Wenn Lieschen ein Problem hat und Google die Schuld gibt

Google zeigte sich gestern stark verschnupft. Ein Fehler im DNS-Service sorgte dafür, dass Google Mail, Blogger usw. kaum oder nicht zu erreichen waren. Das hatte natürlich fatale Auswirkungen auf das Internet selbst. Viele meiner Lieblingsblogs waren nur sehr schwer zu erreichen, da die Seiten auf die Anzeigen des AdSense-System warteten. Eine eindrucksvolle Vorstellung der inzwischen erreichten Marktmacht von Google. Die Firma hat mit dem aufs Schild gehobenen Credo “Don’t be evil” einen Stand im Web erreicht, der dem von Microsoft bei Anwendungen und Betriebssystemen eigentlich in nichts nachsteht.

Zugleich litt mein Lieschen (vulgo Alice-DSL von Hansenet) aber ebenfalls unter extremen Performance-Problemen. Die schöne Alice hat leider gleich zwei Achilles-Fersen: Zum einen die Authentifizierungs-Server, zum anderen die DNS-Server. Das ist dumm, weil ohne beide nichts geht.

Schon seit Wochen maulen die Kunden im nicht-offiziellen Kundenforum über die Probleme bei der Namensauflösung. Die dort mitschreibenden Hansenet-Mitarbeiter schoben das immer auf einen Router, dessen Software noch nicht zufriedenstellend arbeit. Ei nun, solche Geräte sind ja kein Hexenwerk und sollten eigentlich irgendwann einmal konfiguriert sein. Gestern nun war es wieder arg schlimm. Traceroutes zeigten Antwortzeiten von zum Teil mehr als 140 ms des zugewiesenenen DNS. Und bis ein Paket aus dem Hansenet-Netzwerk in die freie Welt entlassen wurde, konnten schon mal 30 Sekunden vergehen.
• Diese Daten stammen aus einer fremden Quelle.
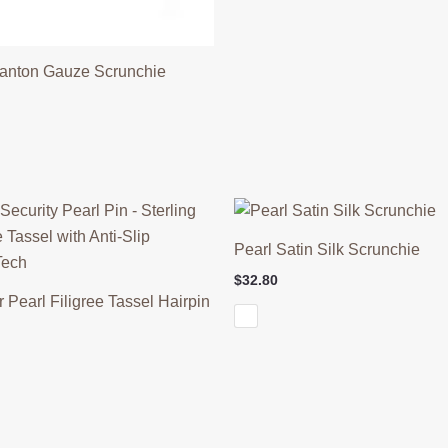
anton Gauze Scrunchie
Pearl Satin Silk Scrunchie
$
32.80
r Pearl Filigree Tassel Hairpin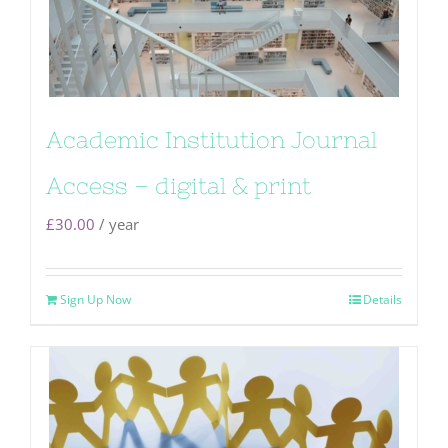
Academic Institution Journal
Access – digital & print
£
30.00
/ year
Sign Up Now
Details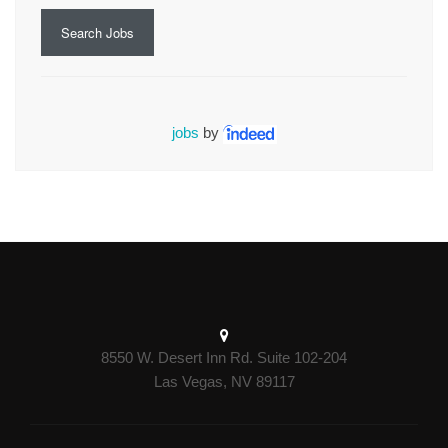
Search Jobs
jobs
by
8550 W. Desert Inn Rd. Suite 102-204
Las Vegas, NV 89117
Nun gibt es ja auch ein Leben außerhalb des Internet und so habe ich denn mit meinem Kindern gespielt. Belustigend aber die Stellungnahme des Hansenet-Pressesprechers bei Heise, die hier nachzulesen ist: Es sei kein Fehler feststellbar gewesen. Er gehe davon aus, dass die Nutzer Google als Startseite eingerichtet hatten und deshalb meinten, dass es an Hansenet liegen könnte.

Das höre ich aber ganz deutlich in meinen Ohren den Jingle des Media Markts: “Ja, ja, ja, laßt Euch nicht verarschen…”. Ehrlich Herr Nillies, an Google lag es bestimmt nicht.